The Davis and Trumbo signings were always meant to reassure Orioles fans the front office was committed to winning, and winning with what has won before. Darren O’Day’s trendsetting deal set a precedent that good relievers are worthy of steeper pay, and he’s a clubhouse guy as well as an effective reliever when healthy. Davis hits 53 home runs, and the Orioles were more than willing to overbid for a player whose market never really developed. Trumbo was much of the same, without the bloated price.

Other than the mid-salaried role player, the Orioles haven’t proven they’re willing to go above and beyond whether it be through trade or on the free agent market. In contrast, Duquette has been more than willing to latch onto proven commodities. This makes for a conundrum that doesn’t fork in the road, but rather puts the car in park.

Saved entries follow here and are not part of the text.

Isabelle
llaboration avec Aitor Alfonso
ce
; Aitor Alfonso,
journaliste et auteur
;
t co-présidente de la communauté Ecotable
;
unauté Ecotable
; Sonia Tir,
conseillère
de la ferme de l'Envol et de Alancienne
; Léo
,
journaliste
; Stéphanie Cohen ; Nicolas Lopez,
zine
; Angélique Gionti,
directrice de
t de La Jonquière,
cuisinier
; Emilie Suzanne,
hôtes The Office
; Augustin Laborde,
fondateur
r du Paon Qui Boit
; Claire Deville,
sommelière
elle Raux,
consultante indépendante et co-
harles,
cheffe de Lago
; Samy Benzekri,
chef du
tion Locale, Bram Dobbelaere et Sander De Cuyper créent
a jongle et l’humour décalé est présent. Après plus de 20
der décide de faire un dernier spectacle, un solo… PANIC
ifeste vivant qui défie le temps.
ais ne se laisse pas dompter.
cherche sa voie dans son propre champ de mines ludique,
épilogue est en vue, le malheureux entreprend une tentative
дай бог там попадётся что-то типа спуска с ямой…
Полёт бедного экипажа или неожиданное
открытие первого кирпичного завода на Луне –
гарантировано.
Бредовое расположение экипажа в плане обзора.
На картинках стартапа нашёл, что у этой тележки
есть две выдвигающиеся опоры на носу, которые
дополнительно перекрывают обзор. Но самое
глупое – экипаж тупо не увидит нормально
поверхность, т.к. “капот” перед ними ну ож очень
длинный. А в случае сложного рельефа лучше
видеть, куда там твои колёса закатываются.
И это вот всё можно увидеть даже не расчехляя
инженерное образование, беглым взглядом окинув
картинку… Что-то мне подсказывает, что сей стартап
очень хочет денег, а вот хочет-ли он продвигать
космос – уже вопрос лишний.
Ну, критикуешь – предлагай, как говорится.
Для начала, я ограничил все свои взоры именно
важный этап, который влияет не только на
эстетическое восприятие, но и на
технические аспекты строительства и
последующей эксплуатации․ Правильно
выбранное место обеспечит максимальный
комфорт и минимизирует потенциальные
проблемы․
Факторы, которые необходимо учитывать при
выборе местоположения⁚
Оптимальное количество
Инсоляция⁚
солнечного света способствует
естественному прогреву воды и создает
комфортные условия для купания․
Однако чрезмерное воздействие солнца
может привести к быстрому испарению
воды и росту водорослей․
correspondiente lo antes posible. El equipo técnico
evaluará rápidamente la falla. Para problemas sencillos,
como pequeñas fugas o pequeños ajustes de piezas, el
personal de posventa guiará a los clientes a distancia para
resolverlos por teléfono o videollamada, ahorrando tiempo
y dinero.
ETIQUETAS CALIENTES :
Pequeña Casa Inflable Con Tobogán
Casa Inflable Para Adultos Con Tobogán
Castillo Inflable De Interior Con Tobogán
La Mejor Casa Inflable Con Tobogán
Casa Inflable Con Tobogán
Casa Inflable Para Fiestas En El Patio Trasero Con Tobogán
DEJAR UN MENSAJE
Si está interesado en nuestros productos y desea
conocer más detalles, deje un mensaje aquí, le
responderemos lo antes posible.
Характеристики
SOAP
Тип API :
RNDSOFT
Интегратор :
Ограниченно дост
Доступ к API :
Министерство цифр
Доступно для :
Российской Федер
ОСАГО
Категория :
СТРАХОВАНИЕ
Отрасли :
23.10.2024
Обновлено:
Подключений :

There is no team in baseball that embraces the middle ground more than the Orioles, and based on the evidence at hand, there’s no reason to suggest a rebuilding plan is anywhere in place. This makes Machado’s future pretty simple, and the Orioles future as a whole much less.

The Orioles are going to try to wring the winning towel dry, whether or not there is any moisture left. Some may call it admirable, bleak or downright negligent, but it’s how the Duquette-era Birds have ran the ball club and how they will continue to march forward, because there is no presentable data to suggest otherwise.

The 2018 season may spark a new conversation, but for now, these are the Orioles we’ve been dealt, as well as the blind hope that comes with an underperforming baseball team with just enough time to turn its demise around. Machado, Britton and others are going to stay just where they are for now, because the Orioles, as they’ve proven, are trying to delay the inevitable.

The balancing act of trying to win with an unprecedented big budget while also facing a dismal future always seemed to be converging, but the former was never a promise.

If the Orioles stroll along with this status quo, day by day, the latter holds a little more weight. Then in the end, nobody wins.